Seven-year-old British boy killed when he falls off cliff in French Alps while skiing

GRENOBLE, France (AFP) - A seven-year-old British boy who died when he fell off a steep 98 metre cliff after straying off piste in the French Alps had been skiing with his family, and not on his own as previously thought.

The family were making their last descent of the mountain late Friday when the mother stopped to stop to help the boy's sister who had fallen, Michel Ollagnon, police commander for the southeastern town of Bonneville, said.

The British press on Sunday named the boy as Carwyn Scott-Howell from Wales who had been on holiday with his family in the resort of Flaine in France's Haute Savoie region.

He had wandered off from the side of his mother, sister and brother, who quickly lost sight of him.

He "took off his skis and continued on foot. He must have panicked and did not see the cliff" where the boy's skis were found, added Ollagnon.

The mother later raised the alarm but rescuers only found the child's skis.
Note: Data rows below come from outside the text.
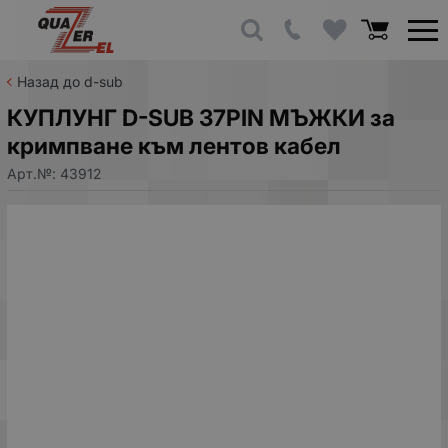
Назад до d-sub
КУПЛУНГ D-SUB 37PIN МЪЖКИ за
кримпване към лентов кабел
Арт.№:
43912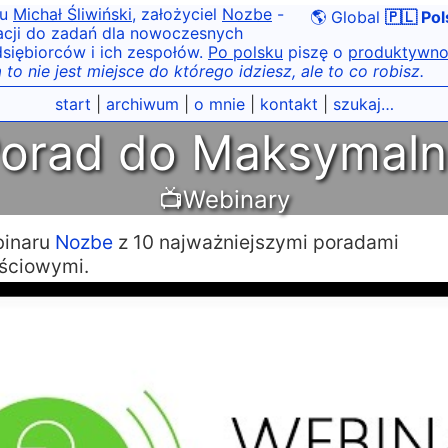
tu
Michał Śliwiński
, założyciel
Nozbe
-
🌎 Global
🇵🇱 Pol
acji do zadań dla nowoczesnych
siębiorców i ich zespołów.
Po polsku
piszę o
produktywno
 to nie jest miejsce do którego idziesz, ale to co robisz.
start
|
archiwum
|
o mnie
|
kontakt
|
szukaj…
Porad do Maksymaln
📺Webinary
binaru
Nozbe
z 10 najważniejszymi poradami
ściowymi.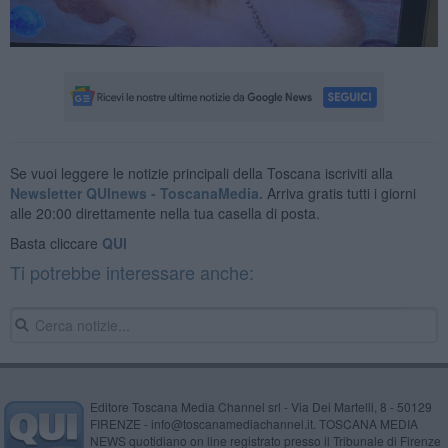
Se vuoi leggere le notizie principali della Toscana iscriviti alla
Newsletter QUInews - ToscanaMedia.
Arriva gratis tutti i giorni
alle 20:00 direttamente nella tua casella di posta.
Basta cliccare
QUI
Ti potrebbe interessare anche:
Editore Toscana Media Channel srl - Via Dei Martelli, 8 - 50129
FIRENZE - info@toscanamediachannel.it. TOSCANA MEDIA
NEWS quotidiano on line registrato presso il Tribunale di Firenze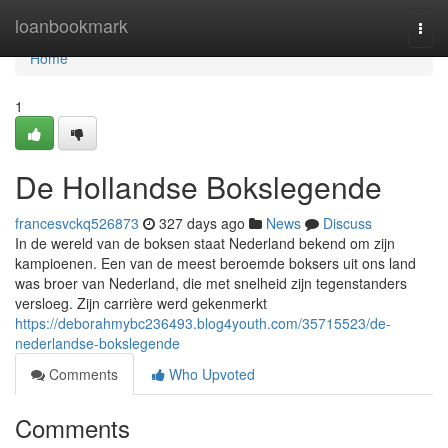
Home
loanbookmark
Togg
navi
Home
1
De Hollandse Bokslegende
francesvckq526873
327 days ago
News
Discuss
In de wereld van de boksen staat Nederland bekend om zijn
kampioenen. Een van de meest beroemde boksers uit ons land
was broer van Nederland, die met snelheid zijn tegenstanders
versloeg. Zijn carrière werd gekenmerkt
https://deborahmybc236493.blog4youth.com/35715523/de-
nederlandse-bokslegende
Comments
Who Upvoted
Comments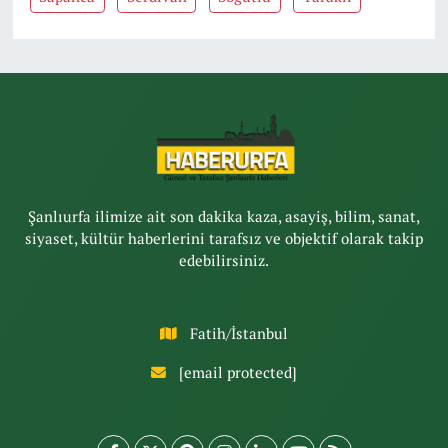
Şanlıurfa ilimize ait son dakika kaza, asayiş, bilim, sanat,
siyaset, kültür haberlerini tarafsız ve objektif olarak takip
edebilirsiniz.
Fatih/İstanbul
[email protected]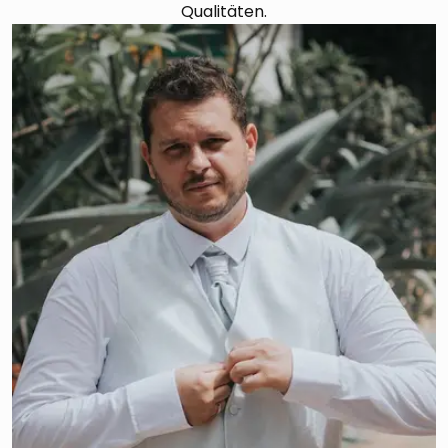
Qualitäten.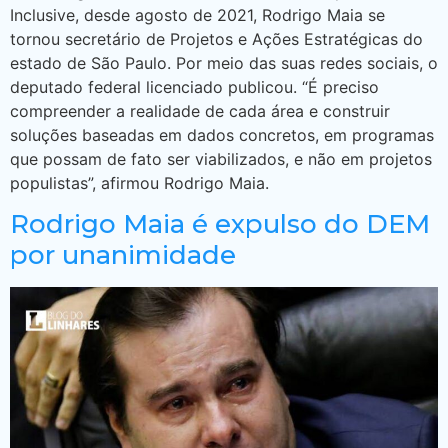
Inclusive, desde agosto de 2021, Rodrigo Maia se
tornou secretário de Projetos e Ações Estratégicas do
estado de São Paulo. Por meio das suas redes sociais, o
deputado federal licenciado publicou. “É preciso
compreender a realidade de cada área e construir
soluções baseadas em dados concretos, em programas
que possam de fato ser viabilizados, e não em projetos
populistas”, afirmou Rodrigo Maia.
Rodrigo Maia é expulso do DEM
por unanimidade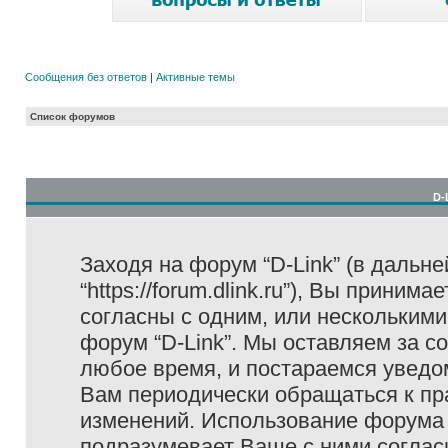
Сообщения без ответов
|
Активные темы
Список форумов
D-
Заходя на форум “D-Link” (в дальне
“https://forum.dlink.ru”), Вы прини
согласны с одним, или несколькими
форум “D-Link”. Мы оставляем за с
любое время, и постараемся уведо
Вам периодически обращаться к пра
изменений. Использование форума 
подразумевает Ваше с ними соглас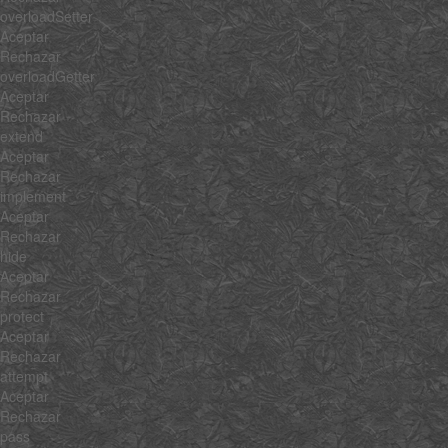
overloadSetter
Aceptar
Rechazar
overloadGetter
Aceptar
Rechazar
extend
Aceptar
Rechazar
implement
Aceptar
Rechazar
hide
Aceptar
Rechazar
protect
Aceptar
Rechazar
attempt
Aceptar
Rechazar
pass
A helicopter subsequently spotted his body at the bottom of the cliff.

"He died instantly. He had probably been dead for two hours before we found him," the local fire department said.

"It's a dreadful accident that could happen to many people," said Agnes Robine, the deputy prosecutor of Bonneville, southeastern France.

Local authorities have opened an investigation into the accident.

Britain's daily mail reports that investigators do not know why the boy was at the top of a steep 98 metre-high cliff, which overshadows the Lac de Flaine.

One theory is that he wandered away from a blue run to try to find his family, the Mail said. Another is that the youngster may have fallen off one of the ski resort's lifts.

Searchers discovered his tiny tracks in the snow leading through woodland up to the top of the cliff, the paper said online. There they found his skis.

Rescuers in a helicopter spotted his body and recovered his body at around in the early evening from the bottom of the cliff.

The area was described as a 'dangerous, out-of-bounds area' by emergency services, the Daily Mail said, noting that rescuers had to be winched down from a helicopter to retrieve the body.

It said that Carwyn's mother Ceri and father Rhys run Coity Bach Farm in the Brecon Beacons, near Talybont-on-Usk, known for its award-winning sausages.

British Prime Minister David Cameron was once pictured buying scotch eggs from the couple's stand at an agricultural show in Wales in July 2014, the Daily Mail said.